Rewrite all the lines in the records below as a single numbered list, leaving out any blank lines.

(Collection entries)
[start]

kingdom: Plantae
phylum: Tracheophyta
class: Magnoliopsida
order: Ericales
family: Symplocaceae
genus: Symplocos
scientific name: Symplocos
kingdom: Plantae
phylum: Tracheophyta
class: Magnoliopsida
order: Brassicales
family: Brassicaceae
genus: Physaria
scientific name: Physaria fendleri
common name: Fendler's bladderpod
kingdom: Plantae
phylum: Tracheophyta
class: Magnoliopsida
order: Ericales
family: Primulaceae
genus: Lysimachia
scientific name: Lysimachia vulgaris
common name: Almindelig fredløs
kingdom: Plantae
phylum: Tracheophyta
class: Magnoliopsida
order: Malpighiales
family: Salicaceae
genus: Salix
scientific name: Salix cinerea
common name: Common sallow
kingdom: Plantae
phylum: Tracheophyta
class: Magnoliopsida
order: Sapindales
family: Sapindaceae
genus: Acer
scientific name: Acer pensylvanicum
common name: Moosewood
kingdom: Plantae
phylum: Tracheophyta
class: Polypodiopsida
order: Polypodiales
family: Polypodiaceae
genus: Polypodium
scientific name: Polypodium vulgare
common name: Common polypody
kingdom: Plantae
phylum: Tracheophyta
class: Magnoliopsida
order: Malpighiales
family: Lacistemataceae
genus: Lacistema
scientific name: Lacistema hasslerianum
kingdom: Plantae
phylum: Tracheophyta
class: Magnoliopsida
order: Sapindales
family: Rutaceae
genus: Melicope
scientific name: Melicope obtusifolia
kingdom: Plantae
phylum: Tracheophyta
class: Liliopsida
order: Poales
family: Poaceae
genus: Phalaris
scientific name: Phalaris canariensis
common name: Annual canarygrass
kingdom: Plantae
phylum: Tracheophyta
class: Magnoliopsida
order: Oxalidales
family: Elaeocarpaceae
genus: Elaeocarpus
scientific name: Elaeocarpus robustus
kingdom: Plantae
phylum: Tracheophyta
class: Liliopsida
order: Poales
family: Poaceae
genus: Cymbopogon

[end]

-- RESULT OF THE EXERCISE --
1. kingdom: Plantae
2. phylum: Tracheophyta
3. class: Magnoliopsida
4. order: Ericales
5. family: Symplocaceae
6. genus: Symplocos
7. scientific name: Symplocos
8. kingdom: Plantae
9. phylum: Tracheophyta
10. class: Magnoliopsida
11. order: Brassicales
12. family: Brassicaceae
13. genus: Physaria
14. scientific name: Physaria fendleri
15. common name: Fendler's bladderpod
16. kingdom: Plantae
17. phylum: Tracheophyta
18. class: Magnoliopsida
19. order: Ericales
20. family: Primulaceae
21. genus: Lysimachia
22. scientific name: Lysimachia vulgaris
23. common name: Almindelig fredløs
24. kingdom: Plantae
25. phylum: Tracheophyta
26. class: Magnoliopsida
27. order: Malpighiales
28. family: Salicaceae
29. genus: Salix
30. scientific name: Salix cinerea
31. common name: Common sallow
32. kingdom: Plantae
33. phylum: Tracheophyta
34. class: Magnoliopsida
35. order: Sapindales
36. family: Sapindaceae
37. genus: Acer
38. scientific name: Acer pensylvanicum
39. common name: Moosewood
40. kingdom: Plantae
41. phylum: Tracheophyta
42. class: Polypodiopsida
43. order: Polypodiales
44. family: Polypodiaceae
45. genus: Polypodium
46. scientific name: Polypodium vulgare
47. common name: Common polypody
48. kingdom: Plantae
49. phylum: Tracheophyta
50. class: Magnoliopsida
51. order: Malpighiales
52. family: Lacistemataceae
53. genus: Lacistema
54. scientific name: Lacistema hasslerianum
55. kingdom: Plantae
56. phylum: Tracheophyta
57. class: Magnoliopsida
58. order: Sapindales
59. family: Rutaceae
60. genus: Melicope
61. scientific name: Melicope obtusifolia
62. kingdom: Plantae
63. phylum: Tracheophyta
64. class: Liliopsida
65. order: Poales
66. family: Poaceae
67. genus: Phalaris
68. scientific name: Phalaris canariensis
69. common name: Annual canarygrass
70. kingdom: Plantae
71. phylum: Tracheophyta
72. class: Magnoliopsida
73. order: Oxalidales
74. family: Elaeocarpaceae
75. genus: Elaeocarpus
76. scientific name: Elaeocarpus robustus
77. kingdom: Plantae
78. phylum: Tracheophyta
79. class: Liliopsida
80. order: Poales
81. family: Poaceae
82. genus: Cymbopogon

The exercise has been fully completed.